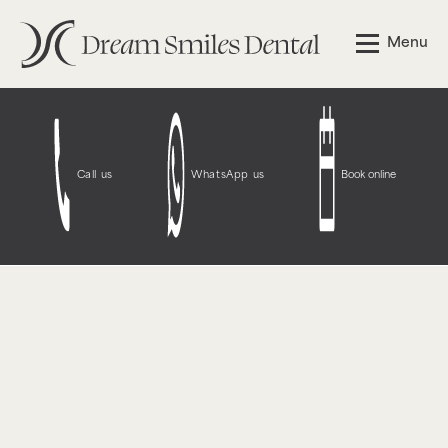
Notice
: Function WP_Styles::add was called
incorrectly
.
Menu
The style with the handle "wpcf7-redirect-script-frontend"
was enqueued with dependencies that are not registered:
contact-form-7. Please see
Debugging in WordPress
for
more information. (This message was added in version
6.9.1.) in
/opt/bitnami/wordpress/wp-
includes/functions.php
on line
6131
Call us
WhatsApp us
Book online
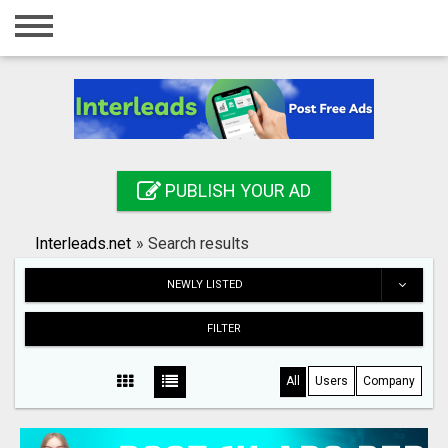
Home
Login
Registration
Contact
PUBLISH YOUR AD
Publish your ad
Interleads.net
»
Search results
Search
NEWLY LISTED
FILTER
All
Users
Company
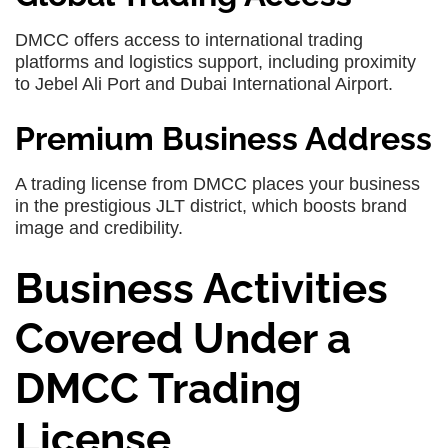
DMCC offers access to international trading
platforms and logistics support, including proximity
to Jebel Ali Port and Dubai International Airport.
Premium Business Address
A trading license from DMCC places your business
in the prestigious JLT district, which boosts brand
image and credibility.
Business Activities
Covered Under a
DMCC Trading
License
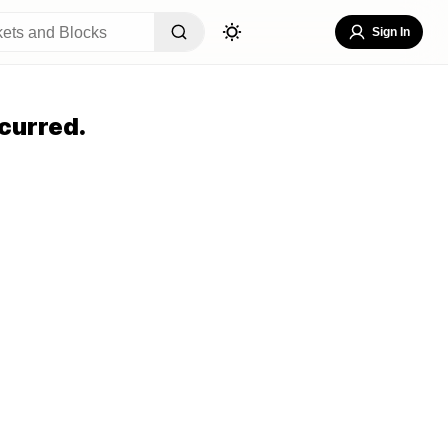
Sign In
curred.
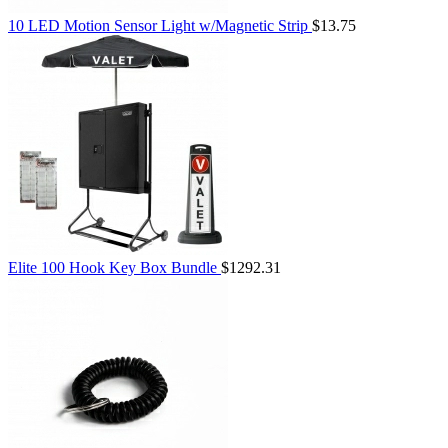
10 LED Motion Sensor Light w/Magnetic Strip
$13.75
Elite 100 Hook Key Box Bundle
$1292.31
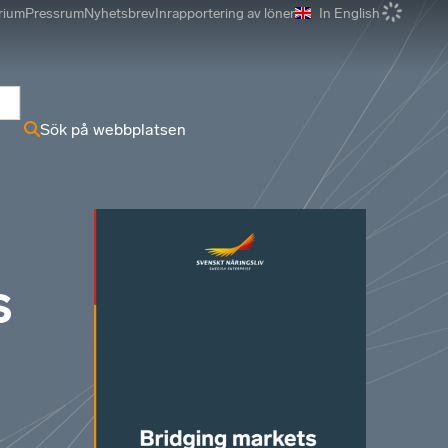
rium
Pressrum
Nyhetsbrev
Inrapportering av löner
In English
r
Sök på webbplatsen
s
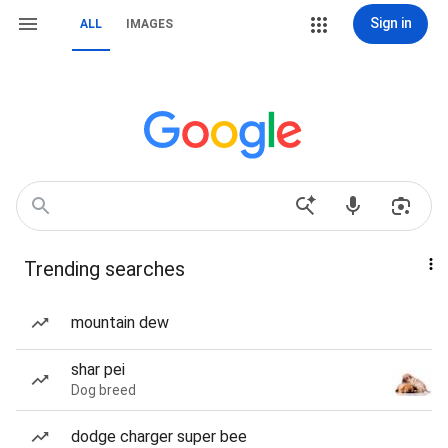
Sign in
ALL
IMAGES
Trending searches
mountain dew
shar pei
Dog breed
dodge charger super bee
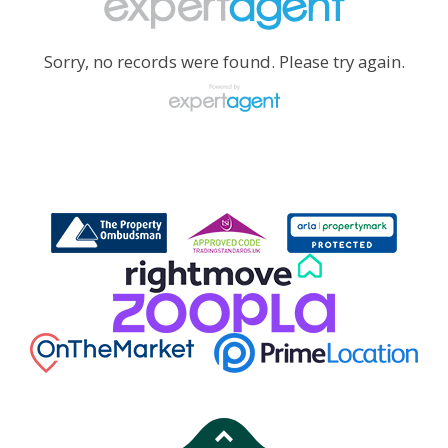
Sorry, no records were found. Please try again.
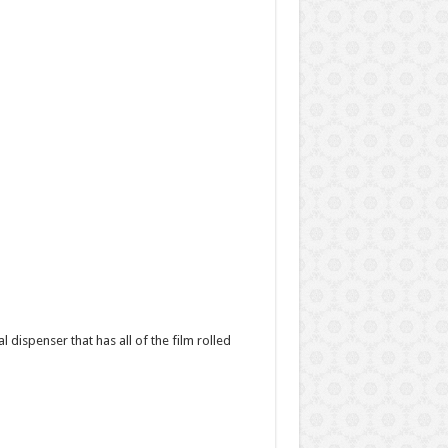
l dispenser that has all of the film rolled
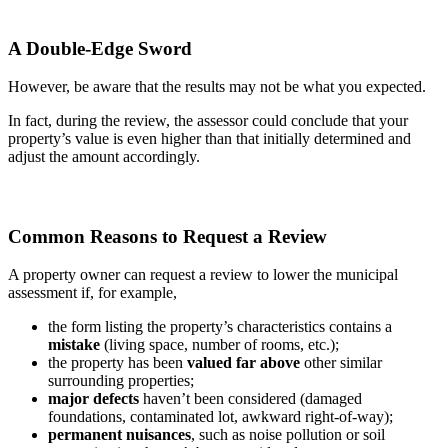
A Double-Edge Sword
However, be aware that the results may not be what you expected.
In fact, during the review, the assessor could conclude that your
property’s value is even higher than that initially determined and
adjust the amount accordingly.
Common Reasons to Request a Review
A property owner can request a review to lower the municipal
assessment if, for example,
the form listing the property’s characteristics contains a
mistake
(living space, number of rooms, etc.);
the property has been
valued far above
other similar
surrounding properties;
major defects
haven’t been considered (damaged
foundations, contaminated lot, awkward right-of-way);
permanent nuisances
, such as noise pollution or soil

════════════════════

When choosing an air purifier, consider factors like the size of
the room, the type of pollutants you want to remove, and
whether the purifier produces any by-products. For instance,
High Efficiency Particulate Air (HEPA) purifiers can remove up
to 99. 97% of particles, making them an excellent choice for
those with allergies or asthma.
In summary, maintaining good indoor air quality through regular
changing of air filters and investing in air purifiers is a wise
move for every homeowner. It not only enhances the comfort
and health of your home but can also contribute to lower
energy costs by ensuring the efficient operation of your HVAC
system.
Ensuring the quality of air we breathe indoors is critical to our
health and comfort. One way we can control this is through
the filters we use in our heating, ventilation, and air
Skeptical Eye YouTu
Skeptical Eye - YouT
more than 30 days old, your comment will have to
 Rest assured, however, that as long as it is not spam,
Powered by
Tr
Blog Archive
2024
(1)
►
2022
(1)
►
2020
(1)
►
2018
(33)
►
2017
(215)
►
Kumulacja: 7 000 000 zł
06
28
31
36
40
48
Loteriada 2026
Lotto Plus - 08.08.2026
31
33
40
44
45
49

════════════════════

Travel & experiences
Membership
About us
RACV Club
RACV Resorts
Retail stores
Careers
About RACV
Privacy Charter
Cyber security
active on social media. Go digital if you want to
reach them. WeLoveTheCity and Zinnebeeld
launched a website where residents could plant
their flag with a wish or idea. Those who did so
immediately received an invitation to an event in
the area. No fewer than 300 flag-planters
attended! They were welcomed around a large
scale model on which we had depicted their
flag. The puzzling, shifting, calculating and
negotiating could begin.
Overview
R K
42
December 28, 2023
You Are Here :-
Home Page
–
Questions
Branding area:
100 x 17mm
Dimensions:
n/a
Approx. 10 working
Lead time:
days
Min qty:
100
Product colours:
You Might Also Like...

════════════════════

> [Exercise objective]: Copy out the records above word for word, from the line that contains "DMCC offers access to international trading" through the line that contains "l dispenser that has all of the film rolled", with both of those lines included. Leave out the pictures.

> [Exercise output]:
DMCC offers access to international trading
platforms and logistics support, including proximity
to Jebel Ali Port and Dubai International Airport.
Premium Business Address
A trading license from DMCC places your business
in the prestigious JLT district, which boosts brand
image and credibility.
Business Activities
Covered Under a
DMCC Trading
License
Sign In
curred.
10 LED Motion Sensor Light w/Magnetic Strip
$13.75
Elite 100 Hook Key Box Bundle
$1292.31
rium
Pressrum
Nyhetsbrev
Inrapportering av löner
In English
r
Sök på webbplatsen
s
Sign in
ALL
IMAGES
Trending searches
mountain dew
shar pei
Dog breed
dodge charger super bee
Sorry, no records were found. Please try again.
l dispenser that has all of the film rolled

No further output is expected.